Tsering se aproximó, levantó la tela y acercó una vela. La luz reveló una imagen de una riqueza y complejidad asombrosas: una deidad femenina de intenso color verde, con ocho brazos, sentada sobre un disco lunar blanco y rodeada por un torbellino de dioses, demonios, nubes, montañas y filigranas de oro, como si la hubiera sorprendido una tormenta.
El anciano lama habló un buen rato al oído del monje joven, mascullando con su boca sin dientes. Después se apoyó en el respaldo y sonrió, mientras Tsering volvía a encargarse de la traducción.
—Su Santidad pide dirigir atención a pintura thangka de Tara Verde.
Los monjes se levantaron de sus asientos, murmurando y haciendo ruido con los pies, y formaron respetuosamente un círculo alrededor de la pintura, como alumnos en espera de la explicación del profesor.
El viejo lama hizo un gesto con su brazo huesudo, incitando a Constance Greene a unirse al círculo, cosa que ella se apresuró a hacer, mientras los monjes se apartaban para dejarle sitio.
—Esto es pintura de Tara Verde —siguió traduciendo Tsering—. Es madre de todos budas. Tiene constancia. También sabiduría, actividad mental, rapidez de pensamiento, generosidad e intrepidez. Su Santidad invita a mujer a acercarse para ver mandala de Tara Verde.
Constance dio unos pasos inseguros.
—Su Santidad pregunta por qué pusieron a alumna nombre de Tara Verde.
Constance miró a su alrededor.
—No sé qué quiere decir.
—Tu nombre Constance Greene. Este nombre contiene dos atributos importantes de Tara Verde. Su Santidad pregunta de dónde viene nombre.
—Greene es mi apellido. Es un apellido inglés muy común, aunque no tengo ni idea de sus orígenes. Mi nombre, Constance, me lo puso mi madre. Era muy frecuente en la época en la que nací. Evidentemente, cualquier parecido entre mi nombre y Tara Verde es pura coincidencia.

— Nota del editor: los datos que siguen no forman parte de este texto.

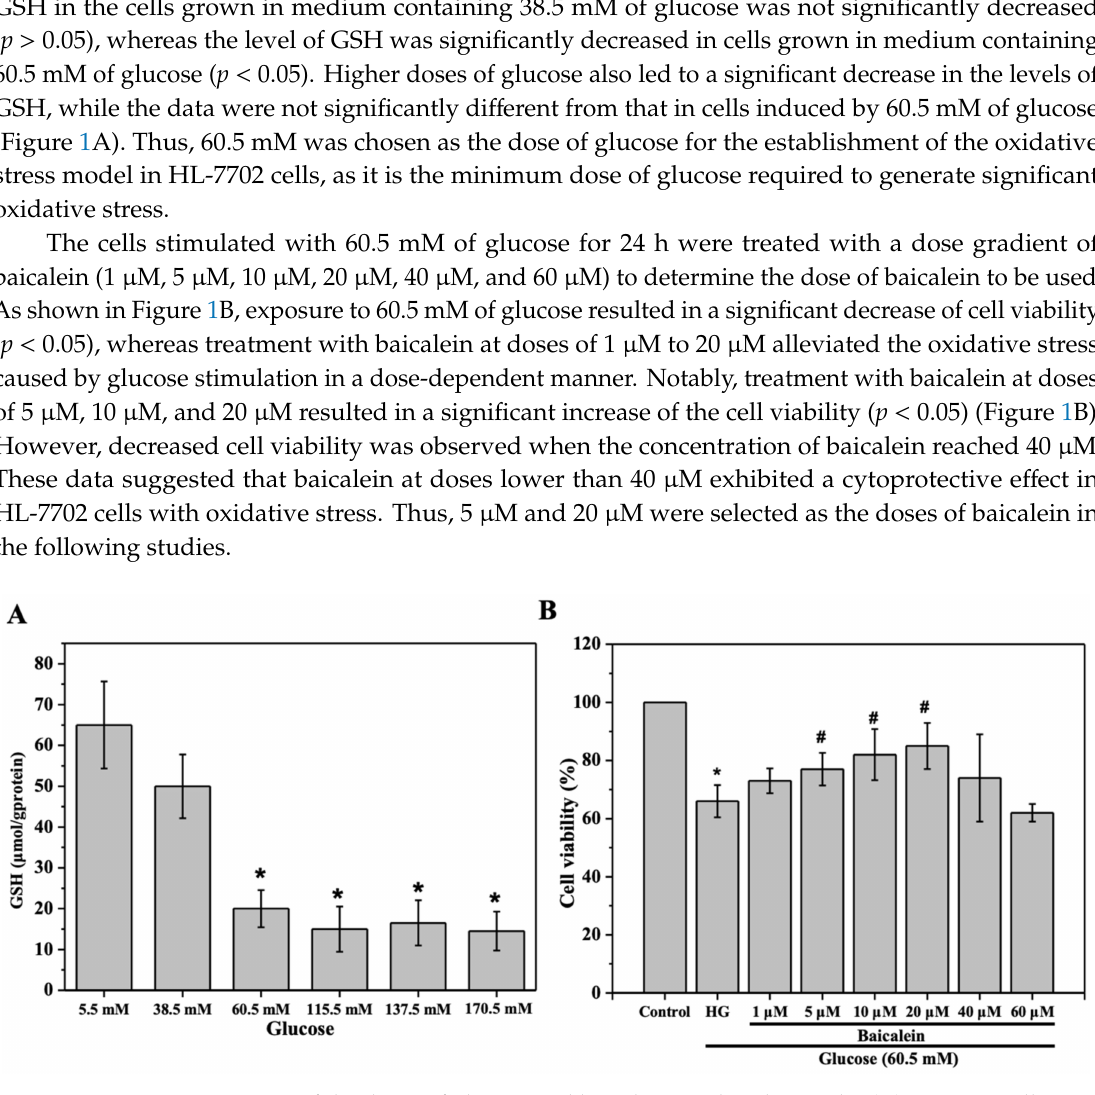
Figure 1. Determination of the doses of glucose and baicalein used in this study. ( A ) HL-7702 cells were grown in RPMI-1640 medium containing di ff erent concentrations of glucose for 24 h and the level of glutathione (GSH) in each group was determined. ( B ) HL-7702 cells were concomitantly treated with 60.5 mM of glucose and di ff erent doses of baicalein for 24 h and the viability of the cells was evaluated by 3-[4,5-dimethylthylthiazol-2-yl]-2,5-diphenyltetrazolium bromide (MTT) assay. The viability of cells exposed to 5.5 mM of glucose (control) was defined as 100%. The data were presented as the mean ± SD ( n = 3). * p < 0.05 vs. control group; # p < 0.05 vs. glucose (HG)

El abad empezó a temblar de risa, a la vez que hacía el esfuerzo de levantarse con la ayuda de dos monjes. Tardó poco en ponerse de pie, aunque de forma muy precaria, como si un simple codazo pudiese derrumbarle. Sin dejar de reír, volvió a hablar con voz poco audible, mostrando las encías rosadas mientras parecía que los huesos le castañeteasen de alegría.
—¿Coincidencia? No existe. Alumna ha hecho chiste gracioso —tradujo Tsering—. A abad le gustan chistes buenos.
Constance miró a Tsering, después al abad, y otra vez a Tsering.
—¿Eso quiere decir que dejan que me quede a estudiar?
—Quiere decir que estudio ya ha empezado —dijo Tsering, sonriendo a su vez.